The night wind blew, and the bronze bells under the eaves gently chimed.

As if someone far away was softly playing a broken flute tune.

The tune was called “Gui Qu Lai” (Returning Home).

Though out of tune, it never ceased.

The moment the fractured jade shattered, time seemed to freeze. Seven keys floated around Mo Gui, like stars encircling his wheel of fate, each reflecting fragments of his erased memories: his mother’s unspoken “come home” before her death, the character “Gui” carved at the bottom of the bowl when the old monk in the dilapidated temple offered hot porridge, the children’s rhyme the neighborhood girl hummed softly on the night she released fireflies… These forgotten warmths, at this moment, all returned on the eve of destruction.

He smiled.

It turned out the true price was not losing memory, but finally remembering everything, yet still choosing to let go.

The transparent key slowly drifted down, merging into his palm, transforming into an inkless pen. The pen shaft was neither gold nor jade, but woven from countless broken threads of destiny, faintly glowing with a bloody light—that was the unfulfilled resentment and obsession of generations of Watchers.

“Are you really going to burn it?” The suyi ren’s voice came from all directions, with an unprecedented tremor. “Once the long scroll is annihilated and the rules collapse, heaven and earth will fall into chaos. The strong can slaughter cities and seize fortunes, the weak will have no protection, reincarnation will be severed, and souls will scatter… Have you considered these consequences?”
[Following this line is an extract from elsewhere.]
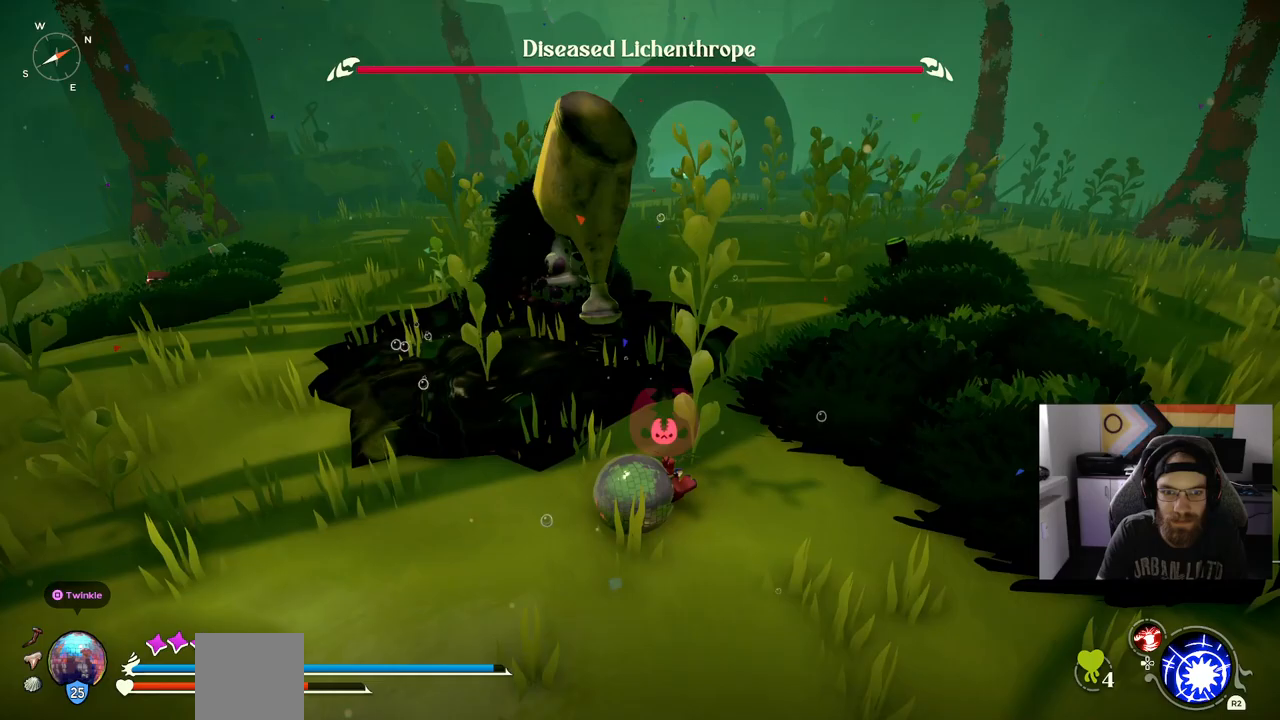
{"buttons": [], "left_stick": "down-right", "right_stick": "center", "events": [[383, "left_stick", "down-right"]]}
“I have,” Mo Gui looked up, his gaze piercing through the sea of nothingness. “But I have considered even more that if even the right to choose good and evil is taken away, then so-called order is merely an exquisite cage. I would rather the world be chaotic for ten years than for all beings to kneel for a thousand years.”

As his words fell, the pen tip ignited with an eerie blue flame.

This was not ordinary fire, nor was it formed from true essence, but “heart fire”—the flame of life ignited by belief, regret, love, and solitary courage. It burned not others, but only himself.

Mo Gui waved the pen, drawing the first mark in the air.

It was not a talisman array, nor an incantation, but the simplest character: “Ren” (人, human).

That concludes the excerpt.